For nearly a month now we have been dealing with the biggest crisis of our lives. The most wonderful gift bestowed on to us needs our constant support for the fight of her life. There is an undeniable high level of stress that we have grown accustomed to that for a period of time we thought we would never find relief from. Yet as weeks go by we do get breaks from the emotional strain. Today felt fairly easy.
I can't say that I'm entirely used to this, I really don't want to be THAT comfortable with it. It is my feeling that this is a temporary situation. We keep looking ahead to future gains. However, it is important that we remain calm and self-assured as we deal with the health care regimen, and patient so that our little angel feels confidence and is at peace. Delaney is so attuned to us. More and more I'm able to recognize her emotional states. Along those lines I find it more important to maintain composure to ensure that she experiences calm, loving time with us.

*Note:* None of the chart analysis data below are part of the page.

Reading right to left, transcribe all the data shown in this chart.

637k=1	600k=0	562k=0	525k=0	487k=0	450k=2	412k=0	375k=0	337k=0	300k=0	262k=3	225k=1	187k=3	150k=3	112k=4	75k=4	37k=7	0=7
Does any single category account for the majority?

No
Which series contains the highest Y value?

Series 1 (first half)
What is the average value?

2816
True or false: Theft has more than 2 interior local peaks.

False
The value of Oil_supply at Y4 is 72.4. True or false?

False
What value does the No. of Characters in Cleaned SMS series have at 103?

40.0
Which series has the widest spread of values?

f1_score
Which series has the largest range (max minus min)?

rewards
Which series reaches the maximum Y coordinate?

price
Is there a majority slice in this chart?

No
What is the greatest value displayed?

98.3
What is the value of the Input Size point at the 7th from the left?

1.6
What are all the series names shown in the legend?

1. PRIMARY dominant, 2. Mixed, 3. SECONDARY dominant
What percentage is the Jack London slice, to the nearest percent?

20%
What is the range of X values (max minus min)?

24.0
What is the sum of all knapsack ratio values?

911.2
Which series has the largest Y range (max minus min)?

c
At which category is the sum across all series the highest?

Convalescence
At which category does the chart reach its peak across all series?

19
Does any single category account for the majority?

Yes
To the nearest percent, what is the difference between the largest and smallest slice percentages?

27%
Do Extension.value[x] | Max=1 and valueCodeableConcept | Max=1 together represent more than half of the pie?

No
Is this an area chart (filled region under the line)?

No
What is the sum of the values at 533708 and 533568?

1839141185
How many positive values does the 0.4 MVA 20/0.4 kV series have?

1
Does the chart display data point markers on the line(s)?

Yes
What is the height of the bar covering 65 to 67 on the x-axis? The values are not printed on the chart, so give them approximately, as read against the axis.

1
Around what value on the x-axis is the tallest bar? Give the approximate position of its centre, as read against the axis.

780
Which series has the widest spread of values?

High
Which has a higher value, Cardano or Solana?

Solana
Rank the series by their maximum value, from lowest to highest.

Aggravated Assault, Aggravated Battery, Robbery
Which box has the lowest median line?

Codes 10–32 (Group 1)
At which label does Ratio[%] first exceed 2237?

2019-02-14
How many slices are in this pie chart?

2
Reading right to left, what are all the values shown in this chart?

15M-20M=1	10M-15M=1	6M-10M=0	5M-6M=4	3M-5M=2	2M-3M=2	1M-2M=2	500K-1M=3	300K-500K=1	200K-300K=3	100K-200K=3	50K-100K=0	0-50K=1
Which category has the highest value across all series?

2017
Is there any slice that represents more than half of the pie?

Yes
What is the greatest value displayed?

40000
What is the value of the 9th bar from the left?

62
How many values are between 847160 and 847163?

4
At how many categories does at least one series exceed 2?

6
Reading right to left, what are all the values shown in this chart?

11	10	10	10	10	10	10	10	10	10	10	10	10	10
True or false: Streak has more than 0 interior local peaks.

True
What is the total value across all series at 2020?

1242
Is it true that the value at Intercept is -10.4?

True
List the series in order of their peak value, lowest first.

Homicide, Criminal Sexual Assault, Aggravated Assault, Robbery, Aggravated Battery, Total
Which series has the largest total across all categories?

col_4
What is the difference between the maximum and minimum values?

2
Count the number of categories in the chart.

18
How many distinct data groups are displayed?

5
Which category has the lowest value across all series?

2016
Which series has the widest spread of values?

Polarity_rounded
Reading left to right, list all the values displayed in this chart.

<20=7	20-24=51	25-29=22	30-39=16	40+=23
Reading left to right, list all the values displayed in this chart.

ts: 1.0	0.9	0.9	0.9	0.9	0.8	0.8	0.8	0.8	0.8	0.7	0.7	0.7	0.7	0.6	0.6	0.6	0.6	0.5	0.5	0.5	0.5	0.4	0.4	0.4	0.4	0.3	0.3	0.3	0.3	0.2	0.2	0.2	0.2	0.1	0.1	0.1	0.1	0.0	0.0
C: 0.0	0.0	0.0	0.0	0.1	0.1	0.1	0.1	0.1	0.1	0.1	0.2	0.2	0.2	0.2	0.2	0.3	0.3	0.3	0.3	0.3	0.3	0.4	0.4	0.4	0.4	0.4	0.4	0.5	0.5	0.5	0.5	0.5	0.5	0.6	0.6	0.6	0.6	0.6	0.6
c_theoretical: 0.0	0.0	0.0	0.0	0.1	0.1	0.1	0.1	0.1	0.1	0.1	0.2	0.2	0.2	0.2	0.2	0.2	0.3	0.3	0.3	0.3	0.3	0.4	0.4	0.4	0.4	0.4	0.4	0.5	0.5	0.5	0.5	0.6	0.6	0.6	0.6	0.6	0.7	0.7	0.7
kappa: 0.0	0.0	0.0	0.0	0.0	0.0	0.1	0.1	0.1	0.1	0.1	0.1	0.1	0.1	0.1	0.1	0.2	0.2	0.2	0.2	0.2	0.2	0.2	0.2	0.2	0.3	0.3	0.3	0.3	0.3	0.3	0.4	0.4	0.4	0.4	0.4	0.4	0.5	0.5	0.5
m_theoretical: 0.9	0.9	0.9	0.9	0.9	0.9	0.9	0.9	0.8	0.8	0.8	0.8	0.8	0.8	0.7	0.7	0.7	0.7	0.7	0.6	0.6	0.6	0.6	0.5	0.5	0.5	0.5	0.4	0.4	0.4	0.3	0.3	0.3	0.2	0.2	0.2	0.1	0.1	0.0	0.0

Some of the way that she used to communicate, through crying, appears to be returning ever so slightly. Late last night as we were helping her clear her airways she was upset. Until now, there has been one or two faint cries and red watery eyes. This time she seemed to cry out several times consecutively. Still weak and faint but she's trying, and it was oddly comforting. Another development in this "uneventful" day, was that late tonight she started to reach her hand up as if to touch the toys that hang from her crib. This was something new altogether, she hadn't tried that even before all if her trauma.
So apart from happily assisting Delaney with her development we were able to find diversion. I caught up on some tv shows on Netflix, Lindsay went to a baby shower. Tonight we watched Toy Story 3 for the first time. It was a lazy Sunday, and all of the "sun" was shining inside the house this time.